Menanamkan Kejujuran Sejak Dini






Beberapa tahun yang lalu, ketika saya bekerja sebagai direktris pendidikan di sebuah sekolah swasta, saat sedang UAS, ada satu siswa saya kelas 1 sekolah dasar bertanya kepada gurunya tentang satu soal pelajaran PKn. Soalnya kami peroleh dari Diknas. Soalnya seperti ini:


Setelah kamu makan, piringnya:
  1. dicuci sendiri
  2. dicuci oleh pembantu
  3. didiamkan saja

Siswa kami bertanya “apakah harus menjawab jujur atau menjawab yang benar?” Setelah tanya jawab, saya mulai memahami maksud pertanyaannya. Siswa kami secara jujur tidak pernah mencuci piring sesudah makan, namun ia tahu yang benar harusnya mencuci sendirinya piringnya. Saya mengucapkan terima kasih atas kejujurannya namun saya menyarankan kepada siswa kami untuk memilih yang benar karena hal ini berpengaruh terhadap nilai UASnya.

Saya merasa bangga dengan kejujuran siswa saya, namun kejujuran itu tidak dapat ia tunjukkan saat menjawab pertanyaan UAS. Benar juga pepatah dari Albert Einstein yang mengatakan “TIDAK SEMUA YANG DAPAT DIHITUNG BERHARGA, DAN TIDAK SEMUA YANG BERHARGA DAPAT DIHITUNG.”

Kejujuran termasuk hal yang berharga tapi agak sulit untuk dihitung (maksudnya: untuk dapat nilai seperti nilai matematika). Sejak kecil, kita sudah dilatih untuk bersikap jujur, walaupun secara jujur kita semua tidak pernah dapat penjelasan tentang konsep jujur yang sejelas-jelasnya.  

Mengapa anak berbohong/tidak jujur?
Kebanyakan anak-anak berbohong atau berkata tidak jujur karena beberapa hal,  tergantung situasi dan motivasi mereka. Anak berbohong karena:
  • menutupi sesuatu, untuk menghindarkan diri dari hukuman
  • eksplorasi dan bereksperimen terhadap sikap dan reaksi ortu atau guru
  • melebih-lebihkan cerita (alai) atau ingin memberikan kesan pada orang lain
  • mendapatkan perhatian, terutama jika ortu atau pendidik mengetahui yang sebenarnya
  • memanipulasi situasi atau untuk mendapatkan sesuatu, misalnya anak bicara pada neneknya bahwa ia boleh makan es krim sebelum makan malam.
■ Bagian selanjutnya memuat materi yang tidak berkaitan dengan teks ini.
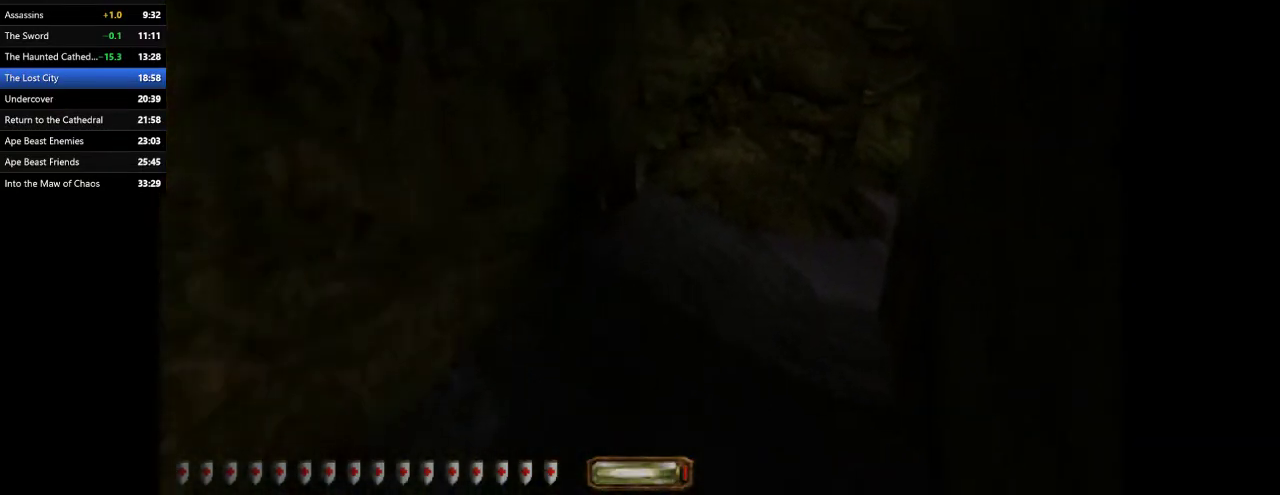
{"keys": ["d", "w"], "mouse": [], "events": []}
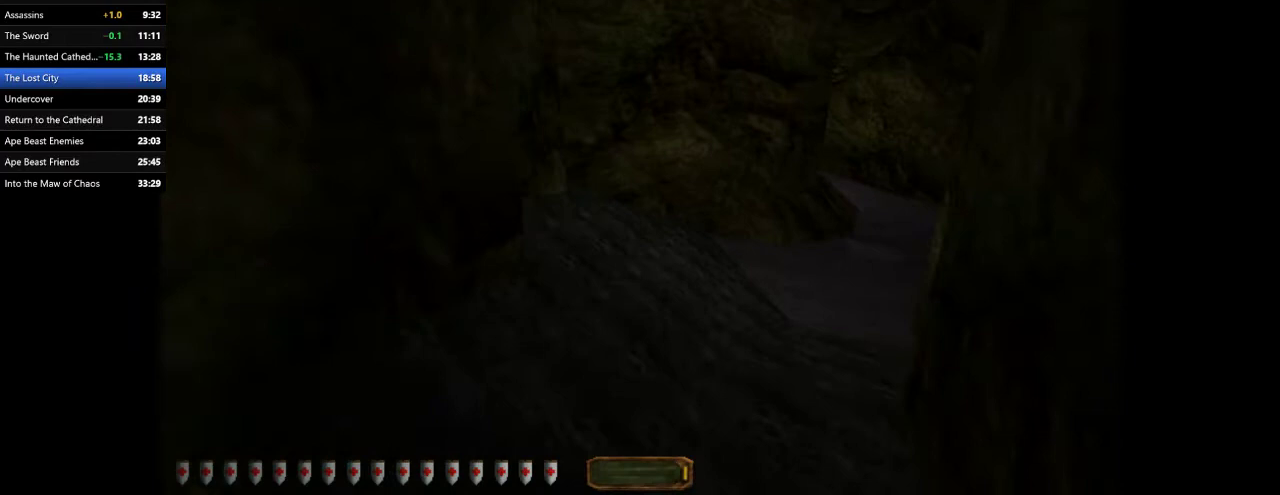
{"keys": ["d", "w"], "mouse": [], "events": [[200, "space", "down"], [300, "space", "up"]]}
Bagaimana mengajarkan anak tidak berbohong?
Kita mengajarkan kejujuran dengan mendorong anak untuk berbicara yang sebenarnya dan membuat orang tua dan guru memahami apa yang ada di pikiran  dan juga yang dirasakan anak. Sejak awal perlu ditanamkan bahwa anak boleh menyampaikan apa yang mereka pikirkan dan rasakan tanpa rasa takut.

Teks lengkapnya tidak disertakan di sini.